Figure 7. Effects of doxycycline and rapamycin on Prox1 and VEGFR-3 in lymphatics of normal mice.

(A and B) Confocal micrographs comparing Prox1 (A) and VEGFR-3 (B) staining of lymphatics in the trachea of control mouse (left, single-transgenic CCSP) and a CCSP/VEGF-C mouse (right) after doxycycline (7 days, P21–28). Images were photographed with matching brightness and contrast settings. (C–E) Intensity of Prox1 fluorescence (C), number of Prox1-positive nuclei (D), and intensity of VEGFR-3 fluorescence (E) under same conditions as in A and B. *P < 0.05 vs. single-transgenic control, ANOVA; n = 5–6 mice/group. (F–I) Confocal micrographs comparing Prox1 (F) and VEGFR-3 (G) fluorescence in lymphatics and corresponding measurements (H and I) in normal mice after treatment with vehicle or rapamycin (2 days, P21–P23). Scale bar: 100 μm. Box and whisker plots show the median, first and third quartiles, and maximum and minimum.

Figure 8. Effects of rapamycin on Prox1, VEGFR-3, and LYVE-1 in lymphatics of CCSP/VEGF-C mice.

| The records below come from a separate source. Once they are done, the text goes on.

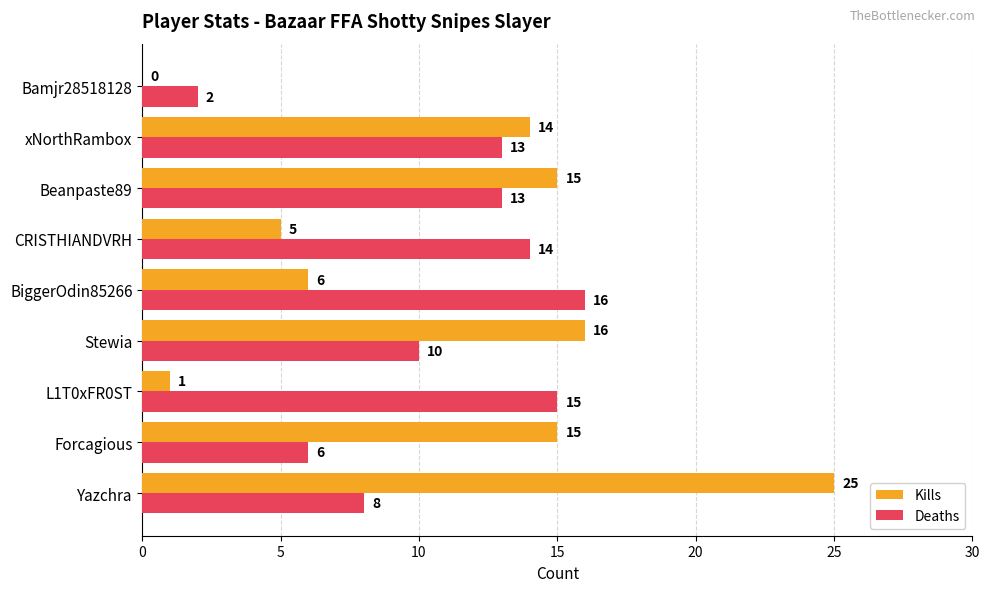

What is the average value of the Deaths series?

11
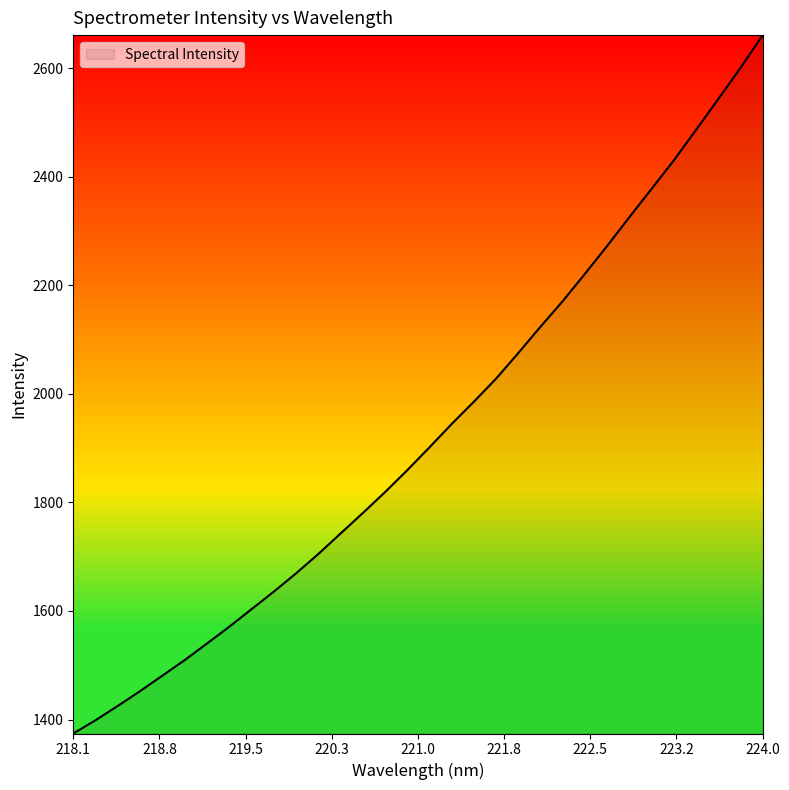

What is the difference between the maximum and minimum values?

1286.6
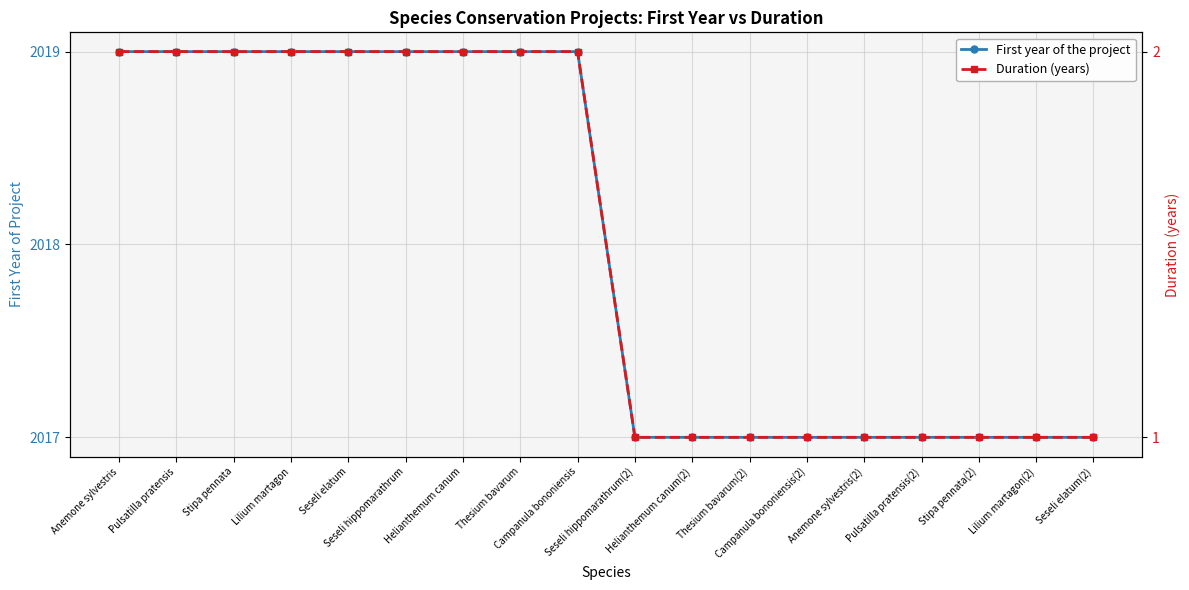

At how many categories does at least one series exceed 1456?

18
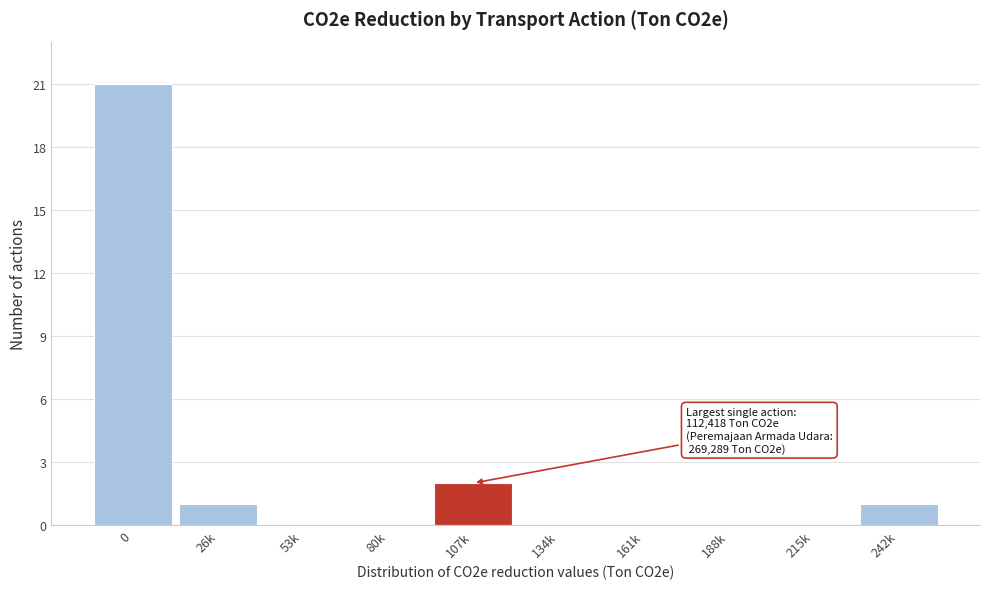

Reading right to left, what are all the values shown in this chart?

242k=1	215k=0	188k=0	161k=0	134k=0	107k=2	80k=0	53k=0	26k=1	0=21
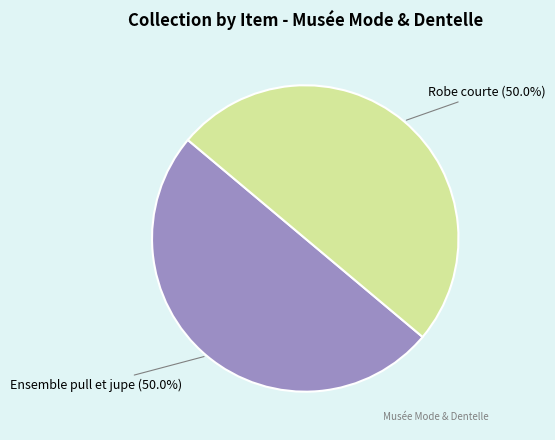

How many slices are in this pie chart?

2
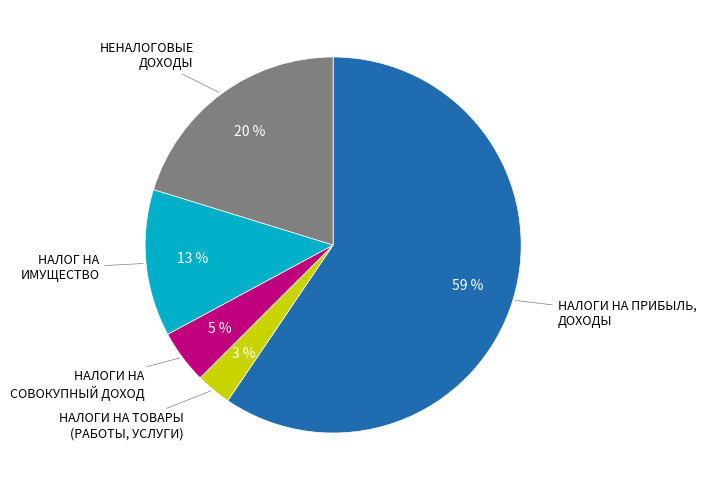

To the nearest percent, what is the difference between the largest and smallest slice percentages?

56%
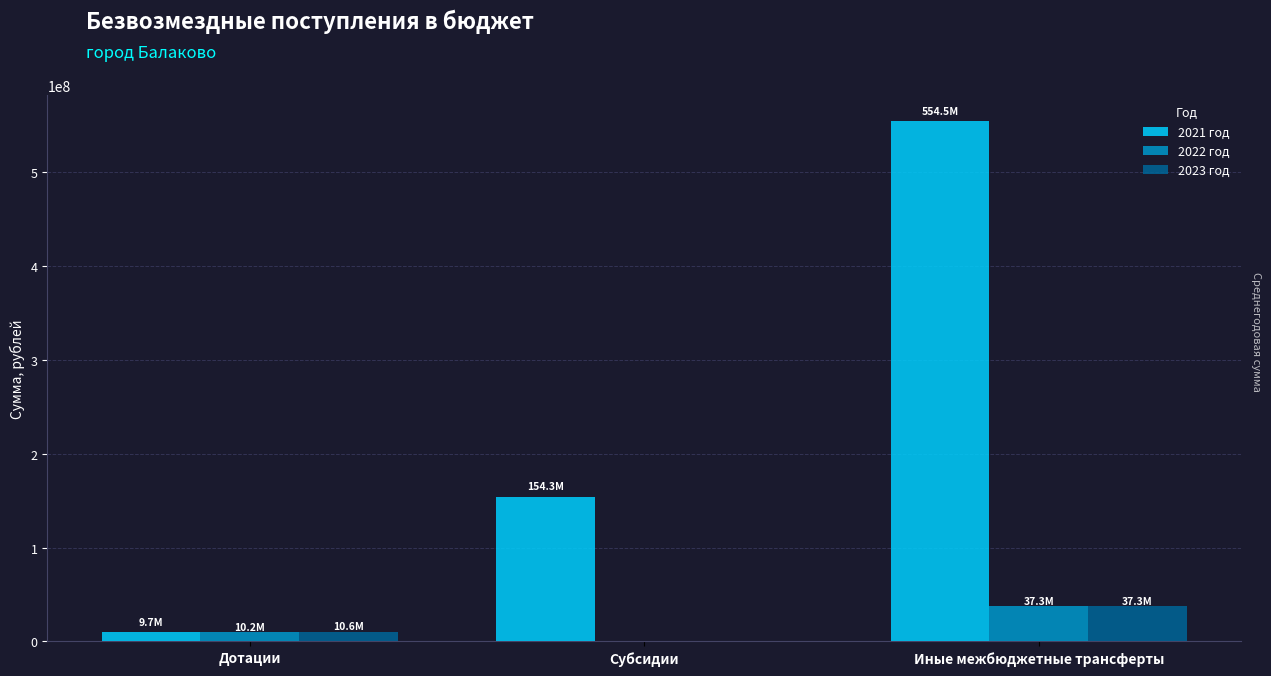

Which series has the largest total across all categories?

2021 год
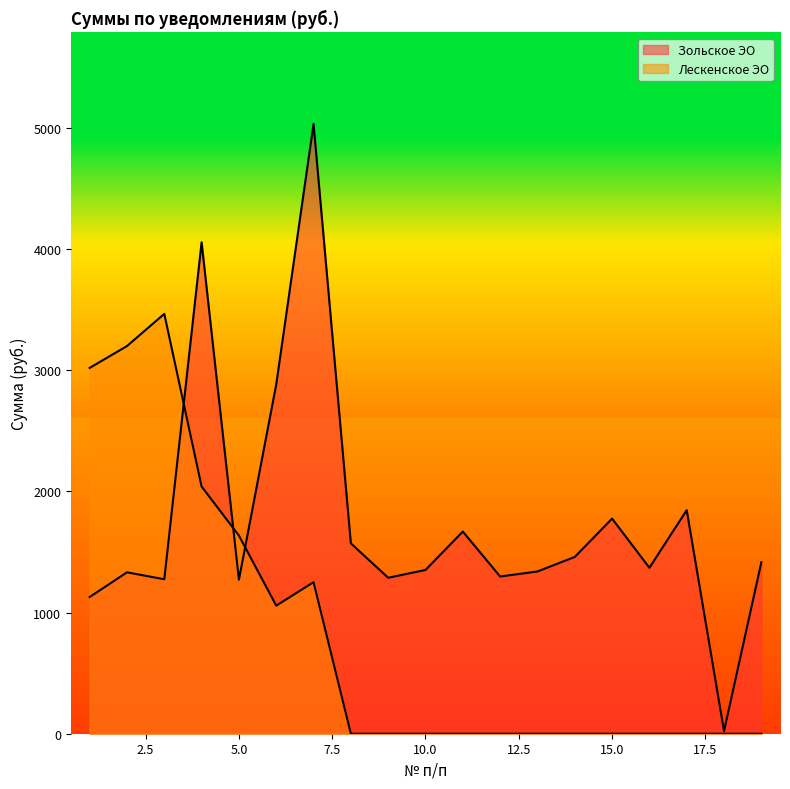

Rank the series by their average value, from lowest to highest.

Лескенское ЭО, Зольское ЭО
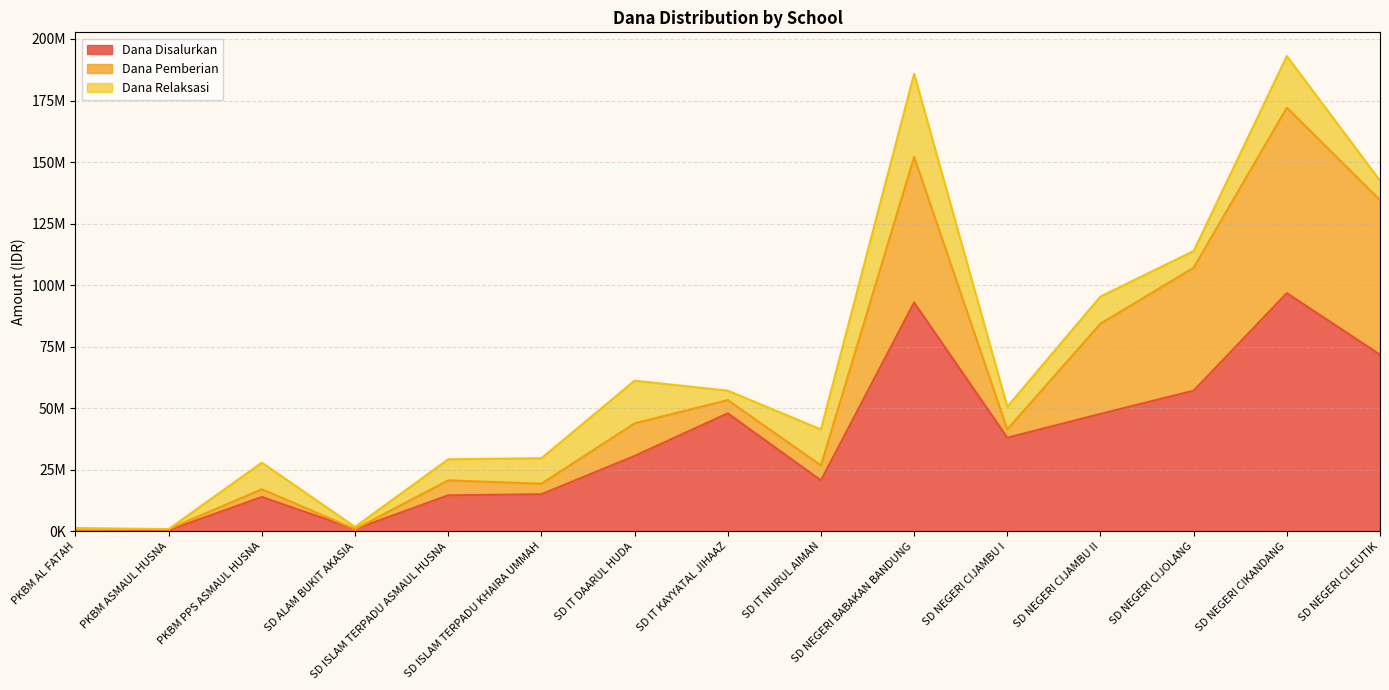

Between SD ALAM BUKIT AKASIA and SD NEGERI CILEUTIK, which is larger?

SD NEGERI CILEUTIK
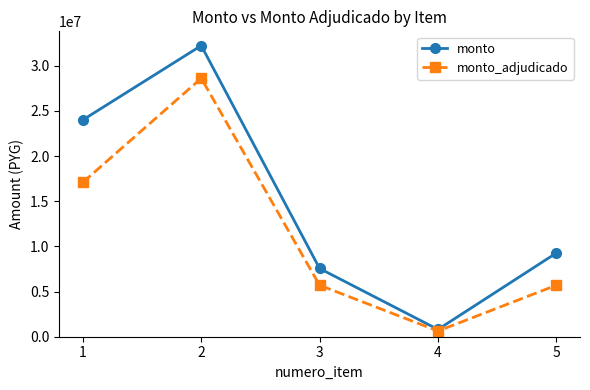

What is the spread (max minus min) of values at 2?

3618000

(A and B) Confocal micrographs comparing Prox1 (A) and VEGFR-3 (B) immunofluorescence in tracheas of CCSP/VEGF-C mice treated with vehicle or rapamycin (2 days, P42–P44). Images photographed with matching brightness and contrast settings. (C) Surface contour plots of intensity of Prox1 fluorescence in A after treatment with vehicle or rapamycin. Prox1 (D) and VEGFR-3 (E) fluorescence intensities in CCSP/VEGF-C mice treated, as in A and B. (F) Confocal micrographs of LYVE-1 immunofluorescence in tracheas of CCSP/VEGF-C mice, showing no difference in intensity after treatment with vehicle or rapamycin (14 days, P42–P56). (G) Rapamycin dose-response effect on Prox1 fluorescence intensity. *P < 0.05 vs. vehicle, ANOVA, n = 4–6 mice/group. (H) qRT-PCR measurements of Prox1 and VEGFR-3 expression in tracheas of CCSP/VEGF-C mice on vehicle or rapamycin (7 days, P42–P49). *P < 0.05 vs. baseline, ^†P < 0.05 vs. vehicle, ANOVA, n = 3–6 mice/group. Scale bars: 200 μm (A and B); 50 μm (F). Box and whisker plots show the median, first and third quartiles, and maximum and minimum.